Rather than recommend merely greater aid or traditional development assistance, the report advocates for transformative and restorative measures that allow Caribbean communities to build more resilient and sustainable futures. Among these measures are debt cancellation, equitable distribution of scaled-up climate finance, and comprehensive reforms to the international tax system. 

We emphasize that these are necessary, but not sufficient, conditions. For transformative investment to yield a just climate future in the Caribbean, domestic political and economic reforms will also be necessary. Investigations of these reforms, however, given their specificity to each country, is beyond the scope of this report.  


Taking this reparative approach, the report makes the case for climate reparations as a necessary step towards rectifying historical injustices and addressing the current climate emergency. Climate reparations are not merely financial compensation but a moral imperative. Accounting for past harms, including the disproportionate economic and environmental burden heaped on Caribbean nations by wealthier polluting countries through colonialism and ongoing extraction is critical. But we also have to change systems of power so that these harms do not continue. 
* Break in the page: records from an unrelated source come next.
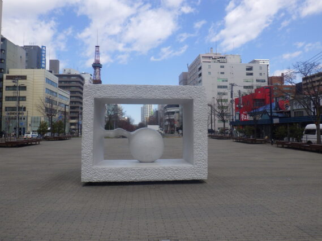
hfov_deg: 63.4
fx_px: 261
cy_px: 120
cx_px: 161
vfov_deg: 49.8
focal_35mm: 28
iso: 125
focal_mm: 5
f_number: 4.2
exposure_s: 1/800
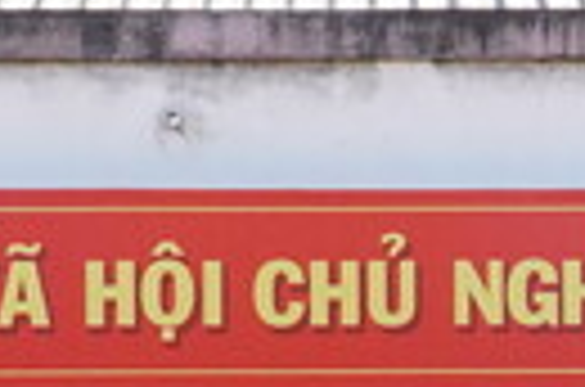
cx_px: 490
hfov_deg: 8.0
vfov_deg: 5.1
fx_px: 4198
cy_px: 947
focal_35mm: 259
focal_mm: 28
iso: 800
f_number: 5.6
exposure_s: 1/1600
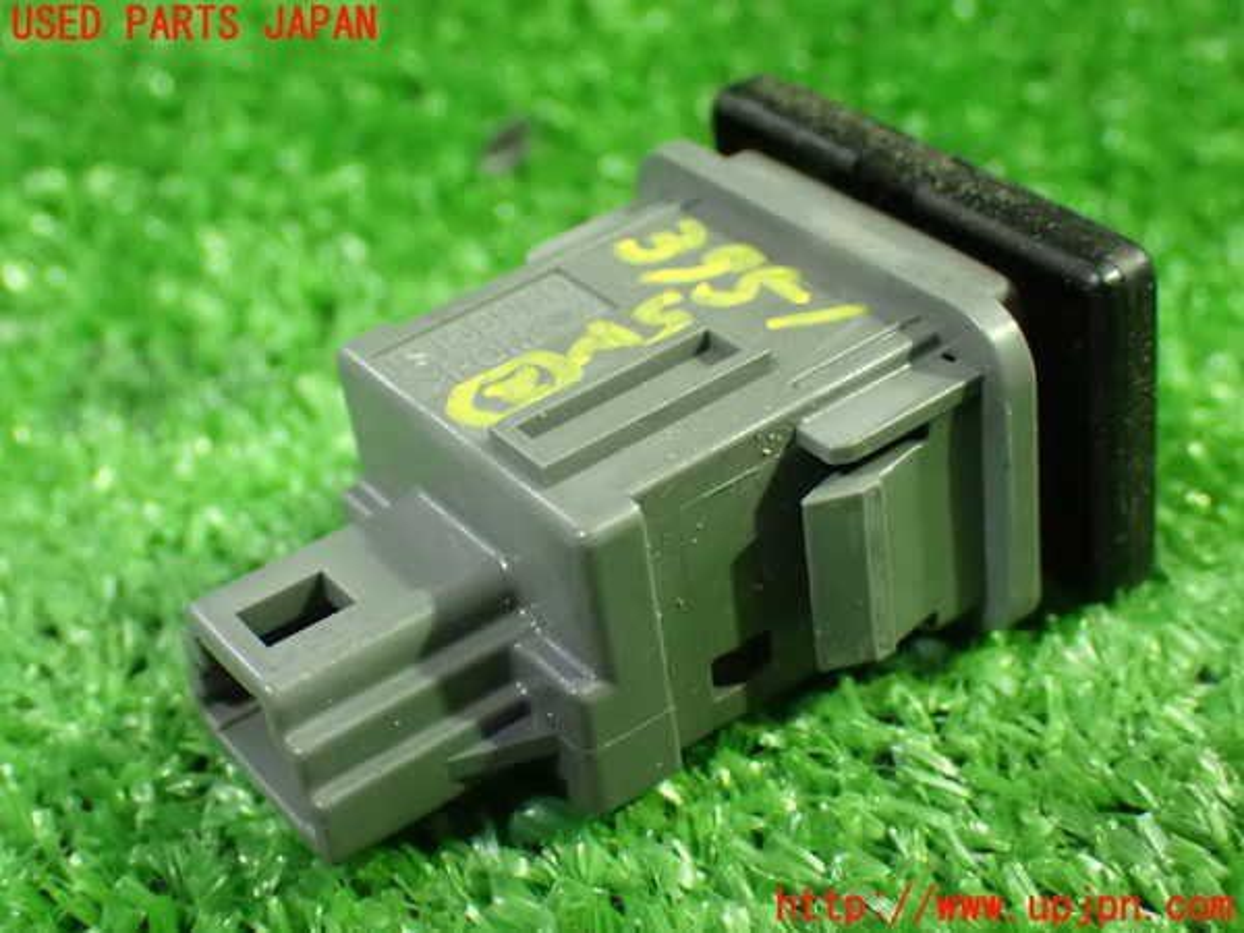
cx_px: 622
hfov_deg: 33.2
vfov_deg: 25.2
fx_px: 2084
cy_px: 466
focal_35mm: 58
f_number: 3.5
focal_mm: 10.35
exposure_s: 1/40
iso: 1600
To this end, the report concludes with a series of policy pathways aimed at advancing climate justice and fiscal reparations in the Caribbean. Among the pathways we propose are reforms to global governance institutions like the IMF and World Bank, initiatives for debt cancellation and climate finance, and more inclusive and equitable approaches to climate action that center the needs and priorities of Caribbean nations and puts an end to the global financial architecture that extracts from them–opening their fiscal capacity to pursue a just transformation to a climate safer future.

1) cancel debt to enable investment in just climate action, 2) force private creditors to participate in public dept restructuring, 3) shift global tax rules to democratic governance by the UN, 4) wealthy nations should provide reparative climate finance, 5) reform international financial institutions like the World Bank and IMF to meet the challenges of the climate crisis, 6) harmonize international climate action with ecological restoration

Reparative approaches to climate action should be about both redressing past harms and forging conditions that make different kinds of futures possible. The Caribbean needs climate reparations that cancel debt, reform international taxation, and restructure the global economic system to both restore fiscal capacity and ensure that these precarious conditions will not be reproduced in the coming decades.